Enabling Insight Gathering in Production Mode
Describes the steps to enable insight gathering in production mode.
Prerequisites
-
The cluster/fabric on which you wish to track user behavior has the insight service installed on all the nodes of the cluster or the desired nodes.
- Hive Metastore must be installed with a production grade RDBMS like MySQL,
Postgres, MariaDB. HPE recommends that you have the Hive Metastore running in
high availability mode. NOTEThe insight gathering stops when Hive Metastore is down and waits for the Hive Metastore service to be up and running, before the insight service can commit records to the respective Apache Iceberg table. When Hive Metastore is running in high availability mode, Data Fabric communicates any switchover of the Hive Metastore master to insight services running on the individual nodes.
About this task
Insight gathering can be enabled on few nodes, but the approach does not give a complete picture of the events taking place on the cluster/fabric.
HPE recommends that insight gathering is enabled on all nodes, when you wish to gather insights in production mode. In other words, insight gathering must be enabled at the global level in production mode.

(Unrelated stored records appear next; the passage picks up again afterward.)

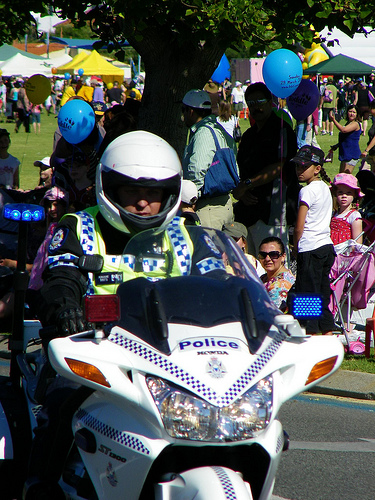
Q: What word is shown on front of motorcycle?
A: Police.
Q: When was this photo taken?
A: Daytime.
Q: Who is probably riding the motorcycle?
A: Policeman.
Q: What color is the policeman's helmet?
A: White.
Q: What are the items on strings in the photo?
A: Balloons.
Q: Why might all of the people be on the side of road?
A: At parade.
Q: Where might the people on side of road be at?
A: In park.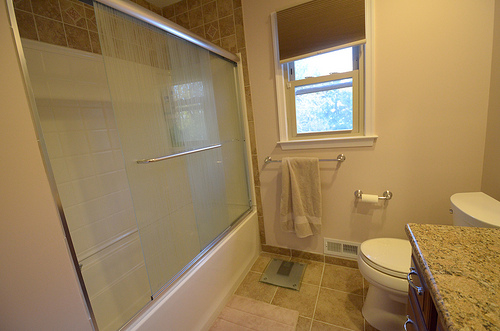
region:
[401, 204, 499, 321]
Granite countertop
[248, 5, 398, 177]
Window on the wall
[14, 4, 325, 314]
Separate shower area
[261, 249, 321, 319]
Weighing scale in the bathroom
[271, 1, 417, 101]
Brown shade on the window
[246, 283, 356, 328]
Light brown tiles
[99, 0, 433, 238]
Brushed nickel bathroom hardware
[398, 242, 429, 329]
Wooden cabinets with drawers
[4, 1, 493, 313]
Neutral color scheme in the bathroom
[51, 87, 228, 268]
White tiles in the shower area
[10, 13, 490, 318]
bathroom in white, tan and brown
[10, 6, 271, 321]
glass doors over bathtub edge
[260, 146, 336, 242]
towel folded over rod under window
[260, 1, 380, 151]
window overlooking trees partially covered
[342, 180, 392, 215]
toilet paper holder attached to wall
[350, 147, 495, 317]
white toilet set into corner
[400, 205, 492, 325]
stone vanity top and cabinets next to toilet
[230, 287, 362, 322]
square brown tiles under bathmat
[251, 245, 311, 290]
metal panel set into floor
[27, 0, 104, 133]
panel of brown tiles over white tiles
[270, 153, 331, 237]
a towel on a rack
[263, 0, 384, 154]
a window in a bathroom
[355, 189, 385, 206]
a toilet paper roll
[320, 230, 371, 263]
a white vent in a wall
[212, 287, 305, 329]
a rug outside of a shower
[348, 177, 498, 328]
a white toilet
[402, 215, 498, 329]
a marble style bathroom counter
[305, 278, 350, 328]
a brown tile floor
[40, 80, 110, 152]
a white tile wall in a shower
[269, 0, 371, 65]
pulled up blinds in a window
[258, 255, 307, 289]
clear scale with digital readout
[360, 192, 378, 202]
partially used roll of toilet paper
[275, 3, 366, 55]
tan window shade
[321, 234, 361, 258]
white wall vent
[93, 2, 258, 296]
clear shower door panel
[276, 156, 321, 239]
towel folded over towel rack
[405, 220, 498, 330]
brown granite counter top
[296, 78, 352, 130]
window pane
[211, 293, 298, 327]
cream colored bath mat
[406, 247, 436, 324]
dark brown wooden drawer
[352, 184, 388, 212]
A roll of toilet paper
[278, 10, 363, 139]
A bathroom window is in view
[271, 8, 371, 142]
Photo was taken in the daytime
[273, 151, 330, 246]
A bathroom towel is hanging up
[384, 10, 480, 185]
The wall is white in color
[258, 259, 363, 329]
The bathroom floor is made out of tiles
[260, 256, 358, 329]
The tiles are light brown in color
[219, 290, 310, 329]
A light pink bathroom rug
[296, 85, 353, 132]
Trees are outside the window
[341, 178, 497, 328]
The toilet seat is down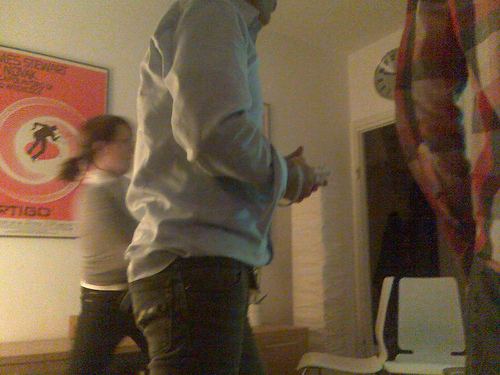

The insight service automatically runs in production mode when Hive Metastore is configured with a production-grade RBDMS. The insight service picks the audit logs directly from the audit log files, and adds them to the respective Iceberg tables. Audit streaming is not required for insight gathering in production mode.
The audit files are committed to Apache Iceberg every five minutes, by default. The audit log entries from the audit files are put into a data file in a batch of 1024 records before pushing the data files to Apache Iceberg at the five-minute interval, by default.
Insight gathering is more efficient and more scalable for file or production mode as files containing audit data are distributed on the global level.
Follow the steps given below to enable insight gathering in production mode.
Procedure
- Enable audit. See Enabling and Disabling Auditing of Cluster Administration to enable auditing for cluster administration.
- Configure a production-grade database for the Hive Metastore. See Using MySQL for the Hive Metastore to configure MySQL for Hive Metastore.
- Restart Hive Metastore after the database is changed.
Results
The insight data is gathered on the following Apache Iceberg tables.
- Data from cldb audit file is pushed to the
cldb_is
table. - Data from auth audit file is pushed to the
auth_is
table. - Data from mfs audit file is pushed to the
mfs_is
table. - Data from s3 audit file is pushed to the
s3_is
table.